Un “istrione”, in altri termini, come in un certo senso si autodefinisce, quando propone la celeberrima canzone di Aznavour. La sua serata al Teatro “C. Belluscio”, parte e finisce, però, con aneddoti legati alla sua famiglia, dal padre al nonno, e quindi al “coraggio” di chiedere “un po’ di pasta” del papà nel momento in cui ottiene un contratto pubblicitario milionario con un noto pastificio italiano; oppure con il mare descritto dal suo progenitore come una cosa che “prima incanta e poi tradisce” e che fa capire come in alcuni momenti della vita bisogna sognare ma anche essere svegli.

Da qui “Sogno o son desto!”. Lo show - perché di questo si tratta - parte con una canzone del suo immenso repertorio ovvero “Vent’anni” e prosegue con il detto “Chi nun tene curaggio nun se cocca ch’e femmene belle” che poi è anche il titolo di uno spettacolo di Ranieri che fa da preludio al “coraggio” di cui si parla nella “Leva calcistica del ‘68”. Quindi, il pubblico si scalda e canta con lui il refrain di “Io che non vivo senza te” e s’appassiona letteralmente nella sua canzone-gag “Pamela”. Massimo Ranieri è come le stagioni, cambia quattro giacche nel corso della serata e soprattutto passa dal riso al pianto, dalla battuta alla riflessione con una semplicità che solo lui riesce ad esprimere.

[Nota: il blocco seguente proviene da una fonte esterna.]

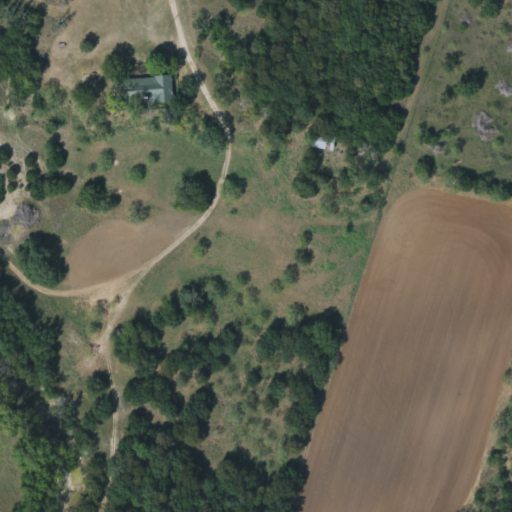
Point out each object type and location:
building: (149, 87)
road: (195, 91)
building: (323, 138)
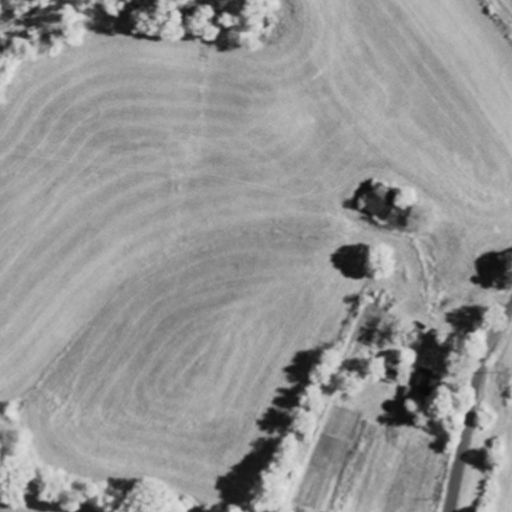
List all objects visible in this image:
building: (381, 201)
building: (428, 383)
road: (472, 406)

Trascina il suo pubblico e lo trasporta dove vuole quando interpreta il famoso “Nicola Quagliarulo” ricordando, specie nelle movenze, il principe della risata Antonio De Curtis. Ma poi, di colpo, diventa riflessivo nel recitare il sonetto n. 75 di Shakespeare e riparte a tutto spiano con “Se bruciasse la città” che coinvolge ancora il numeroso pubblico. Il “refrain” della macchietta della “Signora” sul tram in giro per la città di Napoli, ricordando il “divino” Murolo, fa letteralmente ammattire dalle risate specie con la domanda “E allora?” che il pubblico reclama a gran voce. E le reminiscenze partenopee si mescolano allora con “Aumma, Aumma”, prima di un’altra chicca della musica italiana come “Io vivrò senza te”.

Dopo la pausa, necessaria visto il grande dispendio di energie sebbene Ranieri si dimostri ancora un giovanotto in tutto quello che fa, Massimo riparte alla grande con “La voce del silenzio”, celeberrima canzone che inebria gli spettatori. E fra un'allusione ed una metafora riprende a cantare con “Io te vurria vasà”. Il pezzo forte, comunque, arriva quando si sdraia letteralmente sul pianoforte e sulle note di “Je’ so pazzo” ricorda il grande Pino Daniele con una perfomance che parte dalle note del blues per cogliere – grazie ai suoi bravi musicisti che l’accompagnano – sfumature di jazz, funky e swing ed ottenendo davvero un’ovazione.

Dopo la frase di don Milani, Massimo Ranieri interpreta alla sua maniera “Amara terra mia”, quindi “L’istrione” e l’attesissima “Erba di casa mia”. Quindi, verso la fine, torna alle sue origini, mimando le movenze dei “pescatori” come faceva il proprio nonno che tirano “A’ rezza” ed accostando – sotto forma di precauzione – “Sogno o son desto” dalla quale prende spunto lo show. Il gran finale è tutto uno scrosciare di mani quando arriva l’immancabile “Perdere l’amore”. Poi, nel presentare la sua orchestra, Massimo Ranieri dà la sensazione di aver concluso la sua eccezionale serata, ma torna sulla scena, raccoglie un mazzo di rose da una signora in prima fila e di rimando dedica a tutti proprio: “Rose rosse”.